Poshmark the stock is a very different story. Shares are down a whopping 87% from their all-time high, which they reached soon after the company's IPO in early 2021. Poshmark is now valued at just over $1 billion.
It's certainly true that growth has slowed down, and that the bottom line is taking a hit as spending has ramped up. But the market Poshmark is going after is large – the resale market is expected to more than triple in size by 2025 to $47 billion. Poshmark isn't the only player, but it's big enough that network effects give it a significant advantage. Poshmark's millions of buyers draw in sellers, and those new sellers bulk up the selection and draw in more buyers. On and on it goes.

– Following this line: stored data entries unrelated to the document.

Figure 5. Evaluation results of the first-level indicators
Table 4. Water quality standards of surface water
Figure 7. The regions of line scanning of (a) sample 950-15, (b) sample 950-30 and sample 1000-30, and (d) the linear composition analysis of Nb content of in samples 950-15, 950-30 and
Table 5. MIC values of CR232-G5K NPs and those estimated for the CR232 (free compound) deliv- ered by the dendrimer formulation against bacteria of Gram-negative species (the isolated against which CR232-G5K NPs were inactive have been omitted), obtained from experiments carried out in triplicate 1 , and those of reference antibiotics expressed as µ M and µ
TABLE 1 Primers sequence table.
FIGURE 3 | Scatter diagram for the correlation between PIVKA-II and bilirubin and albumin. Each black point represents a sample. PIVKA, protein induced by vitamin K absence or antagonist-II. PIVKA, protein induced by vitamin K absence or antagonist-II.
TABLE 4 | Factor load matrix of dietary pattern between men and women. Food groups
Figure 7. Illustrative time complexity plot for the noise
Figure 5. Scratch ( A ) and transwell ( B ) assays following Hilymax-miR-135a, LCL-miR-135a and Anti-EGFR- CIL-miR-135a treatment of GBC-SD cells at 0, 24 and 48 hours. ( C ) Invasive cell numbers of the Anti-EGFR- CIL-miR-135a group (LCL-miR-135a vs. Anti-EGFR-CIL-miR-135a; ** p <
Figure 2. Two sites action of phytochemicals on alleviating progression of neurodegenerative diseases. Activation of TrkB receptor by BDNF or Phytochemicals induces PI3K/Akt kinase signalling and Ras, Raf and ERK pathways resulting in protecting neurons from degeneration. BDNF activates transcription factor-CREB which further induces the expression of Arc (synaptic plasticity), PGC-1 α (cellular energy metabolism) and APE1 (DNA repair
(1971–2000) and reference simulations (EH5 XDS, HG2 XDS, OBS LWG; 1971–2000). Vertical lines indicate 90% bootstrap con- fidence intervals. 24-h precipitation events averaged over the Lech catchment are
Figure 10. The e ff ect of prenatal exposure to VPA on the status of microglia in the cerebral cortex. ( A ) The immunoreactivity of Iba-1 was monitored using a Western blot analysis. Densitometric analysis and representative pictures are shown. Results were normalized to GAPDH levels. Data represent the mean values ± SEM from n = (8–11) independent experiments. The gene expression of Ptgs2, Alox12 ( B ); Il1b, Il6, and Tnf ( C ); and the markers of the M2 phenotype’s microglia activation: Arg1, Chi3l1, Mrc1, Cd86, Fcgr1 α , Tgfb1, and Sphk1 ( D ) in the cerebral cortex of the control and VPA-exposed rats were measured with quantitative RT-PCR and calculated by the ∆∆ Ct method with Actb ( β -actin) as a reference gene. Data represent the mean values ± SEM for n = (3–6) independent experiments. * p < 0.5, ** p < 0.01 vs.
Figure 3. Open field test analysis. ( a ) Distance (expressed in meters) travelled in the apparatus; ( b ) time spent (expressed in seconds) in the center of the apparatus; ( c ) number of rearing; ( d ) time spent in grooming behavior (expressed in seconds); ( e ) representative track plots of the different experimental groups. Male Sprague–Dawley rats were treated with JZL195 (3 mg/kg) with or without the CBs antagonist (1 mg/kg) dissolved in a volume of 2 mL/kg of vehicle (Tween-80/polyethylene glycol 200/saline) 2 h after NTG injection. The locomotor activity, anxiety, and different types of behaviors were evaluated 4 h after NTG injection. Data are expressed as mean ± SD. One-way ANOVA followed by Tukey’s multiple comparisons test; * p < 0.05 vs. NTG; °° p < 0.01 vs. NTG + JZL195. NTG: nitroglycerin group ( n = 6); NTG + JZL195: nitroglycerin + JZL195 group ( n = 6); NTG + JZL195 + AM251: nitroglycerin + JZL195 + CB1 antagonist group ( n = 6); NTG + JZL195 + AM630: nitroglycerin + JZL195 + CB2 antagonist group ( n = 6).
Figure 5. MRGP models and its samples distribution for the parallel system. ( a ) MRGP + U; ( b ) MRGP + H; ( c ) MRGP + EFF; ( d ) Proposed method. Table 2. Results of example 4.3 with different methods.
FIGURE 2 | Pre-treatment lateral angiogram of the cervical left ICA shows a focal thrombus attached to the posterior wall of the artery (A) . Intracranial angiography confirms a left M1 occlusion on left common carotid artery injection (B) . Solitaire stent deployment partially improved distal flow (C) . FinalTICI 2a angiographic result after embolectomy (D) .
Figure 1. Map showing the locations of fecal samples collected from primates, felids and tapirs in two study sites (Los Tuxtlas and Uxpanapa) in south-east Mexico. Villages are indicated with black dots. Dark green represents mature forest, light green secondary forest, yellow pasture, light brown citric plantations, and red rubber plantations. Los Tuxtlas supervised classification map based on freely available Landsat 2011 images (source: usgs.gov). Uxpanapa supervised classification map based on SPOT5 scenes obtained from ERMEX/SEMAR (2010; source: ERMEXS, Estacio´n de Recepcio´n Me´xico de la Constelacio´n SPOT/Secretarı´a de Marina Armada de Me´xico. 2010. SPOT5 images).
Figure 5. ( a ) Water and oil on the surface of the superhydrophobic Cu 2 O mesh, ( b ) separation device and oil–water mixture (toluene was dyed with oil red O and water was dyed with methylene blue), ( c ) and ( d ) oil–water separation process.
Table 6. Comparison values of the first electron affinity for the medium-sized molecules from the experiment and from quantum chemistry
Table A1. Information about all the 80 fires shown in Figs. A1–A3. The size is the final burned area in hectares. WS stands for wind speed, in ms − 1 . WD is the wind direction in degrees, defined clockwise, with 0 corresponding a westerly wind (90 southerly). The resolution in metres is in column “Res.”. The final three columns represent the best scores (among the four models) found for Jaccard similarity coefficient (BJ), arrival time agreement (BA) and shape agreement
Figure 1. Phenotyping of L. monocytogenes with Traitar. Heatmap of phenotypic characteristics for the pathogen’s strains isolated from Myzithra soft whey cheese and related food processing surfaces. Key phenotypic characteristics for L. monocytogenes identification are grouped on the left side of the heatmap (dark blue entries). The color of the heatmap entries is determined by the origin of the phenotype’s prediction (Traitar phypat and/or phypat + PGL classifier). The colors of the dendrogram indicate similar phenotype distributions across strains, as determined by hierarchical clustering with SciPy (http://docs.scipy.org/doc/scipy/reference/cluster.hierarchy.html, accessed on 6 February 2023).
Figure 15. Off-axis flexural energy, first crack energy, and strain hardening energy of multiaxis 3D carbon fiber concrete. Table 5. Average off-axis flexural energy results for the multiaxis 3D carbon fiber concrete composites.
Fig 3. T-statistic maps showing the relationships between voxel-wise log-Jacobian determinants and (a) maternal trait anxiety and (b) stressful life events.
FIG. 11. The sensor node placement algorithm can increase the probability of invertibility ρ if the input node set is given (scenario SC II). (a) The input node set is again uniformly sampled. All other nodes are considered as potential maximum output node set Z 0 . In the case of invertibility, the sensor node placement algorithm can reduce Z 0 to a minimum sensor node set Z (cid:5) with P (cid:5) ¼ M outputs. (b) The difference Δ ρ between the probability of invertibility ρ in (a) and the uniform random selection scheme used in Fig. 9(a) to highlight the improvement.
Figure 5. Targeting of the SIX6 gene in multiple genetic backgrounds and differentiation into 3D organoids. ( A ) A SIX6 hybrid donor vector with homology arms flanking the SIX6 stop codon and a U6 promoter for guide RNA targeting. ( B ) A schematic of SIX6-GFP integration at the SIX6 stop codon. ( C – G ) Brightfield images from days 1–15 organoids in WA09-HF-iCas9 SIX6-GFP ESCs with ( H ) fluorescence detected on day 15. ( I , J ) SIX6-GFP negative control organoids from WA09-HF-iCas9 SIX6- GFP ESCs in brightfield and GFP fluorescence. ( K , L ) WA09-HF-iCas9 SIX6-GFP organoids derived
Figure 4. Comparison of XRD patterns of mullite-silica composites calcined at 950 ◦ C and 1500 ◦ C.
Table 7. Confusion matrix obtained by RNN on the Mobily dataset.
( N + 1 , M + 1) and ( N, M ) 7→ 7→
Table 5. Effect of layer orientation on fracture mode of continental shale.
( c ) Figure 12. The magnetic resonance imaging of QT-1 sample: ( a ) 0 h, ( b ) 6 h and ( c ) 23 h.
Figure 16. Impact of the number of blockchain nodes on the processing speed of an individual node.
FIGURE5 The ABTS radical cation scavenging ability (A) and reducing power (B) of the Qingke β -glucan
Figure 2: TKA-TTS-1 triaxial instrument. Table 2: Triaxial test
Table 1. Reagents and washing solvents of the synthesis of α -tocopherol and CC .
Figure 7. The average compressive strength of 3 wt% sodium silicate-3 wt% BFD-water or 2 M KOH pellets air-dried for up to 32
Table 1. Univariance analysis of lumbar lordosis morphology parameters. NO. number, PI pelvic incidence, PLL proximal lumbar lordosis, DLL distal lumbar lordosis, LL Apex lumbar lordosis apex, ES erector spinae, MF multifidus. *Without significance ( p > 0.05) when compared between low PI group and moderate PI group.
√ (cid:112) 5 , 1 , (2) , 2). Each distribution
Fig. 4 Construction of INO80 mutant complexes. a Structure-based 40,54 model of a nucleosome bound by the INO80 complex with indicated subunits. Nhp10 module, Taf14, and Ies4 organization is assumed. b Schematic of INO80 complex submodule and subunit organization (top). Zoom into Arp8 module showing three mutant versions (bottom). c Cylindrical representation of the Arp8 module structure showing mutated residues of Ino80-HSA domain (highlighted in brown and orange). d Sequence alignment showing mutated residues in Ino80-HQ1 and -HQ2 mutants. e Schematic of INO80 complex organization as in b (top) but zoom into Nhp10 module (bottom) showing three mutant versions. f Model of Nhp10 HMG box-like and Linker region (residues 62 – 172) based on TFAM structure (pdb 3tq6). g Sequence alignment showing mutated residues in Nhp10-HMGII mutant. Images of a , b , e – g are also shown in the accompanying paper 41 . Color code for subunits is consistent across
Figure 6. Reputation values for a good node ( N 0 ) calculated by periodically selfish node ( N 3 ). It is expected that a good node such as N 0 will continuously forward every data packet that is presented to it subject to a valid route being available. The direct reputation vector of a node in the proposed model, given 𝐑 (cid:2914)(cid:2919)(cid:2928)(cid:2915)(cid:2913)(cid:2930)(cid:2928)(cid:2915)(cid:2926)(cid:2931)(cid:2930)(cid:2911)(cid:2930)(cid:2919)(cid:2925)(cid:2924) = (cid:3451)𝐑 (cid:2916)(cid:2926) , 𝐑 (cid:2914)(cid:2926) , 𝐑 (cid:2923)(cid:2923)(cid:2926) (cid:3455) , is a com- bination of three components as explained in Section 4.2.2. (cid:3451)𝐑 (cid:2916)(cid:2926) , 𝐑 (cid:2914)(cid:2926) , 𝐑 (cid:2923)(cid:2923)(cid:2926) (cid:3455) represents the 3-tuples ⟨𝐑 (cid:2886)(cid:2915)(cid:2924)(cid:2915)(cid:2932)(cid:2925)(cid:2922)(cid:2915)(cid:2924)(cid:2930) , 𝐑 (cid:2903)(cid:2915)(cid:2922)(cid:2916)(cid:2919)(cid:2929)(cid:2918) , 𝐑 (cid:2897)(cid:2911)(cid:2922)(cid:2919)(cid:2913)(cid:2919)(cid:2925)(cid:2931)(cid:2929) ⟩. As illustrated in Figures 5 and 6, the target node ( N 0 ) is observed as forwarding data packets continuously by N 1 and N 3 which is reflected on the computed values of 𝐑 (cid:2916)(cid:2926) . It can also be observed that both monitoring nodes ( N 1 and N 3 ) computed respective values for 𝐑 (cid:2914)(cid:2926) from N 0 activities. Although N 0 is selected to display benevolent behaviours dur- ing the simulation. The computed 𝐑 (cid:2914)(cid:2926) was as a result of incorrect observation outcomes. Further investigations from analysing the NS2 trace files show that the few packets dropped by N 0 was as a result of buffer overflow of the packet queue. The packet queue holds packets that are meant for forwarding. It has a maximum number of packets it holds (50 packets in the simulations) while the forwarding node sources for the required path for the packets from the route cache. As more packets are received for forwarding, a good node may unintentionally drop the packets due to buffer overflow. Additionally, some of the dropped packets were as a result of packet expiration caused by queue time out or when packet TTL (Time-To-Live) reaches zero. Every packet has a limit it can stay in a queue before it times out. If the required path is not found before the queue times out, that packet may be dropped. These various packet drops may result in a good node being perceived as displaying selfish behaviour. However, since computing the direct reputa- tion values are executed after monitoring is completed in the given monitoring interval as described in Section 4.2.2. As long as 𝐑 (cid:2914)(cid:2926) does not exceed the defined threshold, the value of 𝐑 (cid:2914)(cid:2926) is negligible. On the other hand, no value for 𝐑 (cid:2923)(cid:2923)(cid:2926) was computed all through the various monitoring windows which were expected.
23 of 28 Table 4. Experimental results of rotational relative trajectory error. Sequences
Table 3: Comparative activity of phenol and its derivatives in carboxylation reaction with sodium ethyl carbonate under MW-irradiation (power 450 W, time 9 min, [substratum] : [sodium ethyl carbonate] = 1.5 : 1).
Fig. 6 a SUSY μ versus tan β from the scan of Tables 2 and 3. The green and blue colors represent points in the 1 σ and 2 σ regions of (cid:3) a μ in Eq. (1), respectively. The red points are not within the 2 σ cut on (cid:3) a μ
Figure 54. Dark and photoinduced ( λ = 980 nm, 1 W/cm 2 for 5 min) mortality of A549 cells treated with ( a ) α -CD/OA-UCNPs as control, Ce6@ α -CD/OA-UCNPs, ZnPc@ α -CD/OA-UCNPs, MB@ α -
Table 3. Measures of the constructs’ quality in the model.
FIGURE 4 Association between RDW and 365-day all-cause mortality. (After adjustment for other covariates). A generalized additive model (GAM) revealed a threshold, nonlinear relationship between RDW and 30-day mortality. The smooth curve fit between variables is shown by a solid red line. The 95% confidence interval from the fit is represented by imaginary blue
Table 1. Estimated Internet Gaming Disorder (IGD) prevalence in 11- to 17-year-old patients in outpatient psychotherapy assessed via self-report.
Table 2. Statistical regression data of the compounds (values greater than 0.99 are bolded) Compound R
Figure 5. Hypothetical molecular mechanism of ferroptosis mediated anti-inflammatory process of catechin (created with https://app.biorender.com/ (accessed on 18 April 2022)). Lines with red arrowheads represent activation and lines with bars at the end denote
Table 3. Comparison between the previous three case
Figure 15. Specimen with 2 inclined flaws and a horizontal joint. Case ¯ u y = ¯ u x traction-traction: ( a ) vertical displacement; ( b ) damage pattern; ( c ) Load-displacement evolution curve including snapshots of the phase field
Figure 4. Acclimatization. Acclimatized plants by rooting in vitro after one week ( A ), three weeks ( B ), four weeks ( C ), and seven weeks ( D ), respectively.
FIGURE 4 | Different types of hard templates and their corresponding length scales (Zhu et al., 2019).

Poshmark was founded in 2011, so it hasn't lived through a non-pandemic recession. But given that the platform is geared toward used clothes and good deals, it stands to reason that the company will hold up if the economy takes a turn for the worse. Poshmark has nearly $600 million in cash and no debt, so it should be able to weather just about any storm.
Investing in Poshmark will require some patience, but with a beaten-down valuation, a rock-solid balance sheet, and a massive long-term growth opportunity, the stock has a lot going for it.
A growth star trading at a discount
However, cloud identity specialist Okta has grown steadily, pandemic or not, since its 2017 IPO, with organic revenue growth hovering around 40%. Nonetheless, the stock has fallen in recent months on the broader sector sell-off. It took a further hit after it revealed that one of its third-party engineers had been hacked, though the company said the incident was not material.
As a result, the stock is the cheapest it's been since 2018, trading at a price-to-sales ratio of 18, or 14 based on this year's expected revenue. While that might not sound cheap, Okta provides an essential service for businesses, and it's the fast-growing leader in an addressable market that it now values at $80 billion. The hack may have wounded the company's reputation, but it doesn't seem like a long-term threat to Okta, and the sell-off sets up a short-term buying opportunity. Okta should be able to achieve its target of at least $4 billion in revenue and a 20% free cash flow margin by fiscal 2026, implying it will grow revenue by at least 35% annually and generate free cash flow of at least $800 million.
If the company can reach that goal and continue penetrating the large market in front of it, buying now will pay off down the road.